8 Responses to “TSA “Behavioral Detection Officers” Looking for Face Criminals in U.S. Airports”

  1. Cloud says:

    They’d certainly bag me on CONTEMPT.

  2. erth2karin says:

    I remember hearing that you could fool a lie detector not by hiding your reactions to the important questions, but by reacting to *every* question as if it were dangerous, (Is today Thursday?!? Oh my god, they’re going to waterboard me!! Fight or Flight!!!) thus denying the machine a baseline for comparison…

    So how’s this for something to try:
    Whenever you’re out in a crowded, public, scrutinizable place, get your face busy – keep a repertoire of tiny expressions constantly cycling across your face. Tics, twitches, micro-smirks, mini-grimaces…

    Sure, you’ll look like a random wandering crazyperson til you get the hang of it, but at least there’s a chance that you’ll be messing up Their data!

  3. Loveandlight says:

    There actually was such a thing as facecrime in George Orwell’s novel 1984.

  4. Kevin says:

    Loveandlight is in the running for Cryptogon’s Captain Obvious Award — 2008.

    😉

  5. Miraculix says:

    My hero, Captain Obvious!

    Funny thing, though. In this day and age, to be a Master of the Obvious is to play the heretic role; the “crazy person” who points at invisible elephants. Who wonders aloud about the OTHER applications of the new technology. Who knows from historical precedent that the latest batteries and thin-film solar cells are being developed for military applications first and commercial applications second — not the other way ’round.

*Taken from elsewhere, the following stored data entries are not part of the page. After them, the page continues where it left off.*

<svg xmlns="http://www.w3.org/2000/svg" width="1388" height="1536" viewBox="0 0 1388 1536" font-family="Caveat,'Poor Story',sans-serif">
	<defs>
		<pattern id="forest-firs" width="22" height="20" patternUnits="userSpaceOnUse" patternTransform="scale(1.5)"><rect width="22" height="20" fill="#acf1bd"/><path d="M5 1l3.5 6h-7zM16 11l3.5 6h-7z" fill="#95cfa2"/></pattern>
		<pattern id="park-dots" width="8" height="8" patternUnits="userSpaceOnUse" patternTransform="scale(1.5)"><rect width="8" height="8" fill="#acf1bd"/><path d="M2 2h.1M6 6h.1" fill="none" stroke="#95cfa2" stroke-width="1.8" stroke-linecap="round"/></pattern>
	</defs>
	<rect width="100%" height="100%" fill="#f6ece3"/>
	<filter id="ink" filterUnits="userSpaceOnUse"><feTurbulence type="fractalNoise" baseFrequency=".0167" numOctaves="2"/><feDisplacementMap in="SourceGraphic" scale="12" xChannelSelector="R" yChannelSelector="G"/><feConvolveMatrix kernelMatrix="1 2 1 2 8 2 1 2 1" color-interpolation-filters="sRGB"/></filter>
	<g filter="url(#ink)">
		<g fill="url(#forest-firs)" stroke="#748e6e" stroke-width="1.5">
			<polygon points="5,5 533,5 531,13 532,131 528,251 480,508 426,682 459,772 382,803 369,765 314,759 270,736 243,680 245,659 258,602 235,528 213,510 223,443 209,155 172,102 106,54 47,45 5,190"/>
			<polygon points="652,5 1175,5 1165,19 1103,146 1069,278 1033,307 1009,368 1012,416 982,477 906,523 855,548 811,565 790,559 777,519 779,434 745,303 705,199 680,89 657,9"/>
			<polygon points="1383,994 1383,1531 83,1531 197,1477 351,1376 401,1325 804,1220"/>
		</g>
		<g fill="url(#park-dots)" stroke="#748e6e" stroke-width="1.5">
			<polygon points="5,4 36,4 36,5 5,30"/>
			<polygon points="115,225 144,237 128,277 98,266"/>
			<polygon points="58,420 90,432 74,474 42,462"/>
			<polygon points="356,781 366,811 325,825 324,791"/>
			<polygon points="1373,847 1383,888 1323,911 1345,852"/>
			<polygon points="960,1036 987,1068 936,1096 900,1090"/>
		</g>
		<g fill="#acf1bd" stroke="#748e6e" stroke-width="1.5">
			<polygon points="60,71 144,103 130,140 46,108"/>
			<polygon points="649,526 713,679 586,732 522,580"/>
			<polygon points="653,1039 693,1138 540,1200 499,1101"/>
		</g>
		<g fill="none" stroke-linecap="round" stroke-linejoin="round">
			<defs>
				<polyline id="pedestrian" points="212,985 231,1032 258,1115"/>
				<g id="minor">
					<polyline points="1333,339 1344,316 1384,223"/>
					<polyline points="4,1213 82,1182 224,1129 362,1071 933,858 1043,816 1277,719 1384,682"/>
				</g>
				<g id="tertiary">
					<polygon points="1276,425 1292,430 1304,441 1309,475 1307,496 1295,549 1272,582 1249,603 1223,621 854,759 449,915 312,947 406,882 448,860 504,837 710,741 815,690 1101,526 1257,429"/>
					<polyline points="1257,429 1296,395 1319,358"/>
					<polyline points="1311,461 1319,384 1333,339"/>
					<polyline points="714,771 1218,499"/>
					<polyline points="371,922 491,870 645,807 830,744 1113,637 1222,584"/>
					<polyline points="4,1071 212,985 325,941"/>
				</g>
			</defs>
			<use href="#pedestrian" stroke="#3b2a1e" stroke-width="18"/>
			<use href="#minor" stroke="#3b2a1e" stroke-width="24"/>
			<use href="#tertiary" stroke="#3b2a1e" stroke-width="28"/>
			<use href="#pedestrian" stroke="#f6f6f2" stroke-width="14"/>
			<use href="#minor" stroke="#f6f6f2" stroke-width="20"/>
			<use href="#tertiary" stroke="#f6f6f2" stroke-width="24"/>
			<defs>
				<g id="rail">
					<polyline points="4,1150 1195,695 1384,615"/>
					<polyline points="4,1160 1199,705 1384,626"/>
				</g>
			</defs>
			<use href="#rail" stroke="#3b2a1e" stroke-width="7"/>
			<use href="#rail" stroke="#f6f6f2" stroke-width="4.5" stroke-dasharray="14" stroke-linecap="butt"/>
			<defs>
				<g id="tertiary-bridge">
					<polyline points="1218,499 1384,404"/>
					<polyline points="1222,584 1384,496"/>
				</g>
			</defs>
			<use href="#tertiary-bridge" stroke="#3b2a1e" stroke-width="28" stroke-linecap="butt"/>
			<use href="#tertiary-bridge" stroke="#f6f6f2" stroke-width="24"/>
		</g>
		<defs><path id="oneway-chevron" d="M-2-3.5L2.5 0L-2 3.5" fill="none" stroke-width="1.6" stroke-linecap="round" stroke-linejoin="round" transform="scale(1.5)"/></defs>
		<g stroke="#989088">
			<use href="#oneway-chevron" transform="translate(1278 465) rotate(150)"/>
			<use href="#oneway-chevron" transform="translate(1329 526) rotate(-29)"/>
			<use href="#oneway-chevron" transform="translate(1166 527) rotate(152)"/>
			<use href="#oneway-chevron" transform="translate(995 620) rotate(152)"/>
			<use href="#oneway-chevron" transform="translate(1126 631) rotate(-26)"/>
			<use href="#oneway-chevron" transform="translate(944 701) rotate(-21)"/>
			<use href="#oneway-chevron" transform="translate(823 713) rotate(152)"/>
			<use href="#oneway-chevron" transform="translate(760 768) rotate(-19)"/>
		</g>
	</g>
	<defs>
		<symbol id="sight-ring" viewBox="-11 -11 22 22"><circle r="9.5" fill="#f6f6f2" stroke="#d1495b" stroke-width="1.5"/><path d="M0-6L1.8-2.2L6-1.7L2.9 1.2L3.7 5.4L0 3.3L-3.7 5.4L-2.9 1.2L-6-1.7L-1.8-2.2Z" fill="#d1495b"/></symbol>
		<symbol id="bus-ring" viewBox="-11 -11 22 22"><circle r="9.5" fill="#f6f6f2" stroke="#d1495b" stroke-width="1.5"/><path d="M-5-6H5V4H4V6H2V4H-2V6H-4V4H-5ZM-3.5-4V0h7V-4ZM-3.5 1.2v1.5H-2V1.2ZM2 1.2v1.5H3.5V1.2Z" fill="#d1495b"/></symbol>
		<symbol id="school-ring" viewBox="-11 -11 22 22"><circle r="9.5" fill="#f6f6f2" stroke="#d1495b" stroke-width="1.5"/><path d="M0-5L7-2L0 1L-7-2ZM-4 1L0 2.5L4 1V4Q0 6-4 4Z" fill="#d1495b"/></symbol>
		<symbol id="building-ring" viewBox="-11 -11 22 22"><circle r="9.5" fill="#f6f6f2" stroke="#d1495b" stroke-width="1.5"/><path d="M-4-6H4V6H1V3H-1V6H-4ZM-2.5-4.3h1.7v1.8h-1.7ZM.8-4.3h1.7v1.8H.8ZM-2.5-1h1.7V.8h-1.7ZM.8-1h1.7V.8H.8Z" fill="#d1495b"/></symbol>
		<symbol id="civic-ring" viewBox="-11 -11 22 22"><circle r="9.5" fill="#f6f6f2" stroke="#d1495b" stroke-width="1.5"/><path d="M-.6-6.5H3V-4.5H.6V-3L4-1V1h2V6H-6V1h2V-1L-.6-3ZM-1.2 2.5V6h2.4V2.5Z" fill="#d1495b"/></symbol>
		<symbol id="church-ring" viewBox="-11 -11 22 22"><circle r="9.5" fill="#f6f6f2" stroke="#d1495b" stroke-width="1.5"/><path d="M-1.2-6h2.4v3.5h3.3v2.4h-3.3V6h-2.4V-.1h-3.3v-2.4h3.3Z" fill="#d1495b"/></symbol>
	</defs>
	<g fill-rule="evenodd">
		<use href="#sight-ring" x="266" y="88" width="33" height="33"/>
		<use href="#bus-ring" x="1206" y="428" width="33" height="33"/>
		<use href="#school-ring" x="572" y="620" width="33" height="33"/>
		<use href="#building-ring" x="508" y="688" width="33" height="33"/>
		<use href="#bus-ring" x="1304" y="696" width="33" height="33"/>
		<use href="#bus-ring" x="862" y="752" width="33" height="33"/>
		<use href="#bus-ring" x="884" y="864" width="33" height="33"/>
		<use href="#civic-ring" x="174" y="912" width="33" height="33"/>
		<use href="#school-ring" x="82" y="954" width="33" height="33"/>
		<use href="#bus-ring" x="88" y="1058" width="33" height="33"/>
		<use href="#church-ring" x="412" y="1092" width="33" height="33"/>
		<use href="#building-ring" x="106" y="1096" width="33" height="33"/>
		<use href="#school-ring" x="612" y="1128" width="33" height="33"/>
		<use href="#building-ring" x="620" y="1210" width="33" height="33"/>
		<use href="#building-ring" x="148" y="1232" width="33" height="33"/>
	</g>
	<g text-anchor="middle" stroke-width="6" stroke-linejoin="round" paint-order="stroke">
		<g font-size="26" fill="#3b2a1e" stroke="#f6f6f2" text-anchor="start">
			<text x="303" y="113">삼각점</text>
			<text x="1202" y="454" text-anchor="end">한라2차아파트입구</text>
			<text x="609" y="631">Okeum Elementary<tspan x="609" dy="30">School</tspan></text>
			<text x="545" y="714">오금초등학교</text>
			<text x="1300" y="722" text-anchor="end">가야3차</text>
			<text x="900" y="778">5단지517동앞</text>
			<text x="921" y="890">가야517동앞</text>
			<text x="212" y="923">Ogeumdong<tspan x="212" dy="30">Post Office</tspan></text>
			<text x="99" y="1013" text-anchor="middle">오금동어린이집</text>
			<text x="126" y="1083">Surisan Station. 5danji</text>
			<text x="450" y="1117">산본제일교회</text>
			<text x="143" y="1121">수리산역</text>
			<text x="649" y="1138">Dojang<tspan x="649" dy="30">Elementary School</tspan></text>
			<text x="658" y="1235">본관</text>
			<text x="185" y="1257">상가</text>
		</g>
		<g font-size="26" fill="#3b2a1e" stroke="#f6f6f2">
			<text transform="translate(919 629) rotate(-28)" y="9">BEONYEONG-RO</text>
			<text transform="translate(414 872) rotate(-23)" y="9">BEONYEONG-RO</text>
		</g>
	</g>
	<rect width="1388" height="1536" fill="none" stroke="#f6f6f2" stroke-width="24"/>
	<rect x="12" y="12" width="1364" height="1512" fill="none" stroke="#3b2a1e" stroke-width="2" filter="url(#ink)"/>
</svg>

    So, all of we masters of the obvious should bow deeply toward the newest member of Team Obvious and welcome them to the barbeque. Wing or leg?

  6. Miraculix says:

    As I waited for the previous comment to upload to the server-end, the “P-I” byline (Seattlite shorthand for the Post-Intelligencer) jumped out at me, being a born & bred native of the area.

    Made me think about the possibility of flying back home to the Pacific Northwest, and how I’m not planning to go back, and how folks back in the states still don’t take this position of mine seriously. Yet.

    Made me think about my first encounter with the TSA drones, and whether or not I would be allowed to walk unmolested through the terminal at Sea-Tac wearing a mask. Any mask, really. Perhaps something appropriate, like Nixon or Reagan. How far would I get before being asked to “come this way, please” by taser-wielding rent-a-cops high on authority and jacked up on No-Doz near the end of a long and particularly frustrating shift.

    Then I show up sporting a Tricky Dick visage. Can you imagine what would happen next? I can.

  7. Jason says:

    @ erth2karin

    Or you could just go to the airport in similar dress as this family 😉

    http://flickr.com/photos/trvth/363168126/

    It is absurd, this security theater, isn’t it?

  8. pookie says:

    I’m with Cloud — my contempt normally would be so freakin’ obvious vis-a-vis these TSA goons, but unfortunately I must still travel to the US for several more years. The pook is a master thespian. You wouldn’t believe the perkily Pollyanna answers I’ve given to these snoopy little shits. They’ve all been men so far, so I just act as if I’m having a Grand Day and I think they’re cute. My Murray Rothbard “Enemy of the State” t-shirts are packed in my suitcase, however.